🤖 AI Summary
This work addresses the challenges of subspace basis sensitivity and cross-subspace interference in conditional representation learning by proposing an adaptive orthogonal semantic basis construction framework coupled with a null-space denoising projection mechanism. The method leverages singular value decomposition combined with curvature-based truncation to refine orthogonal bases, while projecting non-target semantics into the null space of irrelevant subspaces to effectively decouple desired signals from interfering components.

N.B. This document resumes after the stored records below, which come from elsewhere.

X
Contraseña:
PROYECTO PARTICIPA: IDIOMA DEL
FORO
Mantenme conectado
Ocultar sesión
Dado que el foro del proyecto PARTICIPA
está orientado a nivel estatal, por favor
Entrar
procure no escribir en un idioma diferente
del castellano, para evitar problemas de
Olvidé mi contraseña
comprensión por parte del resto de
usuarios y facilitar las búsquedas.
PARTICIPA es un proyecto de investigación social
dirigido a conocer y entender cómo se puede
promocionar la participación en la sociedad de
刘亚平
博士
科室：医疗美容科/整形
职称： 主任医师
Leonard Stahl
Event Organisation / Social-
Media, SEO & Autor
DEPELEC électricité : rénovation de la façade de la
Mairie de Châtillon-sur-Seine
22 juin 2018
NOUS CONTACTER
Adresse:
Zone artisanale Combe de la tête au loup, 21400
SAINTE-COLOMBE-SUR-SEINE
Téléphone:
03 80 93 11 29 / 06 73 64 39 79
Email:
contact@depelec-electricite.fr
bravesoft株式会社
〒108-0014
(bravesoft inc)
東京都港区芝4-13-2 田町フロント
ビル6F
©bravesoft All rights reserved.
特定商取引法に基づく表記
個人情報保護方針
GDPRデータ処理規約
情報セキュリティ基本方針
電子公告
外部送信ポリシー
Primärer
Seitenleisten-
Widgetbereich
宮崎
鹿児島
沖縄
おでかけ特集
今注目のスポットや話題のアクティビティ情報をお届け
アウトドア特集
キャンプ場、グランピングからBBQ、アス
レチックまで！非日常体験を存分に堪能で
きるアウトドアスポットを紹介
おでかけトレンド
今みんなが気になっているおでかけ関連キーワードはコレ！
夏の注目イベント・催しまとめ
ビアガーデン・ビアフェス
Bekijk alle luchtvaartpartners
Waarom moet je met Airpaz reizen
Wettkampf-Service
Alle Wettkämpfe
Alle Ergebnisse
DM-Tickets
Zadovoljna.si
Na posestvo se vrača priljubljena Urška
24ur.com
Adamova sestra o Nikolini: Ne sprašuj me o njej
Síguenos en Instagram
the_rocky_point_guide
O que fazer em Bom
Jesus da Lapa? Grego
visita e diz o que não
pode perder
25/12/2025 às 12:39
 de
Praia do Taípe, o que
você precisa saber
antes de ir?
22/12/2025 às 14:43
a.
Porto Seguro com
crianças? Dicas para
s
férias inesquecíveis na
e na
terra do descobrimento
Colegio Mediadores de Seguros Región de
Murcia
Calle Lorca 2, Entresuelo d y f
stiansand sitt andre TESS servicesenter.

This approach significantly enhances representation purity and generalization capability, achieving state-of-the-art performance across diverse downstream tasks including customized clustering, classification, and retrieval.
📝 Abstract
Conditional representation learning aims to extract criterion-specific features for customized tasks. Recent studies project universal features onto the conditional feature subspace spanned by an LLM-generated text basis to obtain conditional representations. However, such methods face two key limitations: sensitivity to subspace basis and vulnerability to inter-subspace interference. To address these challenges, we propose OD-CRL, a novel framework integrating Adaptive Orthogonal Basis Optimization (AOBO) and Null-Space Denoising Projection (NSDP). Specifically, AOBO constructs orthogonal semantic bases via singular value decomposition with a curvature-based truncation. NSDP suppresses non-target semantic interference by projecting embeddings onto the null space of irrelevant subspaces. Extensive experiments conducted across customized clustering, customized classification, and customized retrieval tasks demonstrate that OD-CRL achieves a new state-of-the-art performance with superior generalization.